• [ACTIVITY]:
Write out the records word for word, with no pictures.

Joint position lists
Start of Block

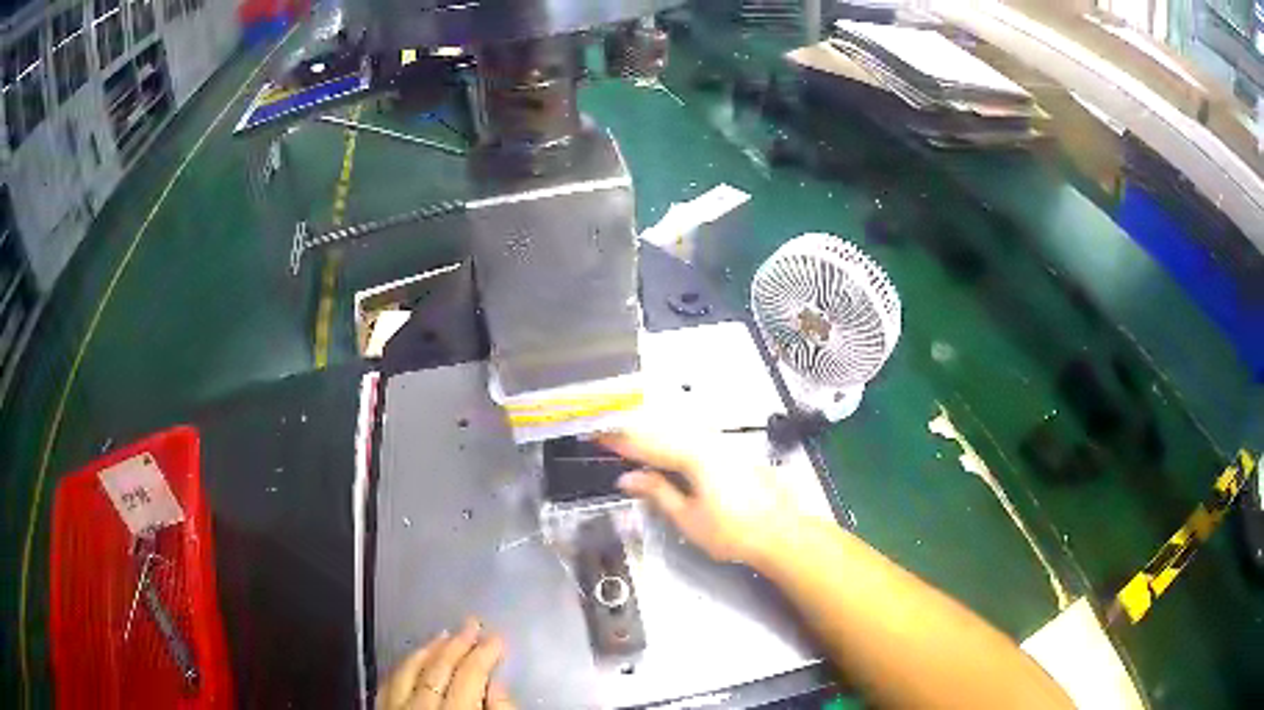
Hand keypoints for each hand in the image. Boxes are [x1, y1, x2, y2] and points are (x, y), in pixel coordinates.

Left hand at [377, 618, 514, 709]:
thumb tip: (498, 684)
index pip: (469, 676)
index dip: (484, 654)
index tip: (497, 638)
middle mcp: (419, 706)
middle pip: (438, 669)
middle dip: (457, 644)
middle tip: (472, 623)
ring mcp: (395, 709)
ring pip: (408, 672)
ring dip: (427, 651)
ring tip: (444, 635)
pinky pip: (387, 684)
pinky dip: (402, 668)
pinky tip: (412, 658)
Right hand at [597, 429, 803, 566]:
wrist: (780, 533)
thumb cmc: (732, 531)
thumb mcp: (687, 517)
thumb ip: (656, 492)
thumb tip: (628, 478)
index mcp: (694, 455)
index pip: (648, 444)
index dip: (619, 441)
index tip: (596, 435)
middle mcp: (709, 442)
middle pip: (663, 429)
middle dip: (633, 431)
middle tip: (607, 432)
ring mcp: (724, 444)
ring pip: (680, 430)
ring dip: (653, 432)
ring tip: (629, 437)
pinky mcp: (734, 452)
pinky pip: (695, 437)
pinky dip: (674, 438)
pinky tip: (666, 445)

End of Block

• [ANSWER FOR THE TASK]:
Hand keypoints for each hand in the image. Boxes are [x1, y1, x2, y2] and points are (x, y), in pixel coordinates.

Left hand at [377, 618, 514, 709]:
thumb tip: (498, 684)
index pip: (469, 676)
index dip: (484, 654)
index tip: (497, 638)
middle mcp: (419, 706)
middle pip: (438, 669)
middle dip: (457, 644)
middle tip: (472, 623)
ring mcp: (395, 709)
ring pip: (408, 672)
ring dip: (427, 651)
ring tip: (444, 635)
pinky pip: (387, 684)
pinky dip: (402, 668)
pinky tip: (412, 658)
Right hand at [597, 429, 803, 566]:
wrist: (780, 533)
thumb cmc: (732, 531)
thumb mcp: (687, 517)
thumb ip: (656, 492)
thumb tip: (628, 478)
index mcp: (694, 455)
index pip: (648, 444)
index dip: (619, 441)
index tip: (596, 435)
middle mcp: (709, 442)
middle pip: (663, 429)
middle dip: (633, 431)
middle tip: (607, 432)
ring mcp: (724, 444)
ring pip: (680, 430)
ring dip: (653, 432)
ring tip: (629, 437)
pinky mcp: (734, 452)
pinky pip: (695, 437)
pinky dip: (674, 438)
pinky tip: (666, 445)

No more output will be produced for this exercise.